Most impressively, one of them had not even been considered by researchers, which opened up new lines of study.

The end of traditional research?

The speed with which AI solved a problem that took scientists years raises an uncomfortable question: Are we facing the end of the scientific method as we know it?

Artificial intelligence has proven to be capable of analyzing large volumes of data, identifying patterns invisible to the human eye, and formulating hypotheses in a matter of hours. This could drastically reduce the time needed to make discoveries in biology, medicine, and many other disciplines.

However, the researchers insist that AI will not replace scientists, but will function as a complementary tool.

“It’s like having an extremely intelligent colleague who works tirelessly,” Penadés explained in an interview with the BBC.

Experimental validation remains essential, as AI can only generate hypotheses; Confirmation of these still requires real-world testing.

The ethical question also comes into play.

If artificial intelligences can solve scientific problems so quickly, who will guarantee that these advances will be used for the common good? Private companies such as Google are leading the development of these tools, raising questions about access to technology and its impact on scientific equity. Will developing countries be able to benefit from these innovations or will they be left behind in the technology race?
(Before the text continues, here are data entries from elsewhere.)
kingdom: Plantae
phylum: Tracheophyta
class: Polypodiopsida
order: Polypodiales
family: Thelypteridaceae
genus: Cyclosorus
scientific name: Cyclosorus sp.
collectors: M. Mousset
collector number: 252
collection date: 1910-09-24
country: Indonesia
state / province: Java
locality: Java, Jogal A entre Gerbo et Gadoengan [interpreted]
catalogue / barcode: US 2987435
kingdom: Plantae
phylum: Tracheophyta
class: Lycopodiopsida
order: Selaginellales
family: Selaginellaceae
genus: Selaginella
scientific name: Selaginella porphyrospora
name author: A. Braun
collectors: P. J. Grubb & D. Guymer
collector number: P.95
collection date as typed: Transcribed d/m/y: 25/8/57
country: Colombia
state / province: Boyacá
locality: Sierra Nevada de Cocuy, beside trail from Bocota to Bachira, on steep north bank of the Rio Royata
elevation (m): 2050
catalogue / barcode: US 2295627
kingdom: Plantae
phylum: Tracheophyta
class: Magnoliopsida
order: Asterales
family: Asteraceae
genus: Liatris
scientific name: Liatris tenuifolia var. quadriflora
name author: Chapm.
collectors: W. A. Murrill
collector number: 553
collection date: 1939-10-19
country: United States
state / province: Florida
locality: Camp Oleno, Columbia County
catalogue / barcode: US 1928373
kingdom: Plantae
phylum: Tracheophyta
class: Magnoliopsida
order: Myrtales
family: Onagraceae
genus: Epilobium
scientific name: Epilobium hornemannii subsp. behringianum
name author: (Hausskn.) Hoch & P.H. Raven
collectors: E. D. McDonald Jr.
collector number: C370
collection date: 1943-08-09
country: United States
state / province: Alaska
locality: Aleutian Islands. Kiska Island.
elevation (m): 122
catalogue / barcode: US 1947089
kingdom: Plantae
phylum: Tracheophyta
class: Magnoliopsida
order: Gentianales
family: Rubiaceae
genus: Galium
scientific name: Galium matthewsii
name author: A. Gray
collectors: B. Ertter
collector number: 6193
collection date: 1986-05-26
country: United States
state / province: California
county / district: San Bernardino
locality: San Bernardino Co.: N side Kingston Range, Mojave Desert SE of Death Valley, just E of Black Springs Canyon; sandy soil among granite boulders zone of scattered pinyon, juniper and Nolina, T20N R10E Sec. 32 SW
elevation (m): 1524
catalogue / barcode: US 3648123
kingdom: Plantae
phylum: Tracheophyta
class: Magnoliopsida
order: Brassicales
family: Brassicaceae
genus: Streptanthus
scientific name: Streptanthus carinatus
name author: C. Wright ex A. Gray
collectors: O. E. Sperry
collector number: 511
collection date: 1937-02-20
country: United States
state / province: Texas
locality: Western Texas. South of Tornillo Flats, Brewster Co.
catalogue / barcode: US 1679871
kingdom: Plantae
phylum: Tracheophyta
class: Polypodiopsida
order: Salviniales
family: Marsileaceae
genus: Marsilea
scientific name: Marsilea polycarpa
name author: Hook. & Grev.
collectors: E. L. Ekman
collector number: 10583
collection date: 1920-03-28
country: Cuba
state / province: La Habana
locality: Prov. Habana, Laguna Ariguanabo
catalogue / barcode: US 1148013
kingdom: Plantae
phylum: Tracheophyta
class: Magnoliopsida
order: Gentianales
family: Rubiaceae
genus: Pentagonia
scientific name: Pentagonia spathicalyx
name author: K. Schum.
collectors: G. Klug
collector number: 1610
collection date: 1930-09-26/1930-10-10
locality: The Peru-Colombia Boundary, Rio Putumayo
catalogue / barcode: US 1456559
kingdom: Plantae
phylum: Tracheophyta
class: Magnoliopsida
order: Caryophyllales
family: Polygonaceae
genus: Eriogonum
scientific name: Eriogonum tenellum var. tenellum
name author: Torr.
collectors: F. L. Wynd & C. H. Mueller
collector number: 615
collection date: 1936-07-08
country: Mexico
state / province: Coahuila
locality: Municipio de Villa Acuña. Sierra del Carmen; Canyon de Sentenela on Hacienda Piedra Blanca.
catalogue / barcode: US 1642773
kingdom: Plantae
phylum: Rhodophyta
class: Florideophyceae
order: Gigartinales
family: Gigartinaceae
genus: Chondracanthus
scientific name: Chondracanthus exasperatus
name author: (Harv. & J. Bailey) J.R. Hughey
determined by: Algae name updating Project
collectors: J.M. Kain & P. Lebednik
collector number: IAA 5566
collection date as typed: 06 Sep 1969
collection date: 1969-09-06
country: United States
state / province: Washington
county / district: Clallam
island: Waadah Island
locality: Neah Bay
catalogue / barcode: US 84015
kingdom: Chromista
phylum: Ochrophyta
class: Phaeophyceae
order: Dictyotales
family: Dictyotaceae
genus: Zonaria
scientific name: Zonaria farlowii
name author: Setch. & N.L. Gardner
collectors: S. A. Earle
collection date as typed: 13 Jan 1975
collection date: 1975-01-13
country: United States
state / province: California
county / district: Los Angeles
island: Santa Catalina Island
Cases that anticipated this revolution

The use of artificial intelligence in medical research is not an isolated phenomenon.

In 2020, Stanford University’s computational biology lab used AI to identify a new antibiotic, called Halicina, capable of killing resistant bacteria. What’s remarkable about this case is that the compound was discovered in just 48 hours by analyzing databases of molecular structures, a process that would normally have taken years.

Another notable case occurred in 2021, when the company DeepMind, a subsidiary of Google, presented AlphaFold, an AI capable of predicting the structure of proteins with unprecedented accuracy.

This breakthrough solved a problem that scientists had been trying to figure out for more than 50 years and has profound implications for the development of drugs and gene therapies.

These examples suggest that we are at the beginning of a transformation in science. While artificial intelligence will not replace critical thinking or human creativity, it could eliminate one of the main barriers to research: time. With the ability to generate hypotheses in a matter of hours and analyze data in unthinkable volumes, AI could accelerate medical discoveries, change the paradigm of drug development, and potentially save millions of lives.

In conclusion, the case of superbugs and artificial intelligence shows that science is entering a new phase.

What used to take decades can now be solved in a matter of days, thanks to AI tools capable of analyzing information at a speed unattainable by humans.

However, this does not mean the end of traditional research, but rather the beginning of an unprecedented collaboration between human and artificial intelligence.

As these technologies advance, the question is not whether they will change science, but how to ensure that their benefits reach all of humanity.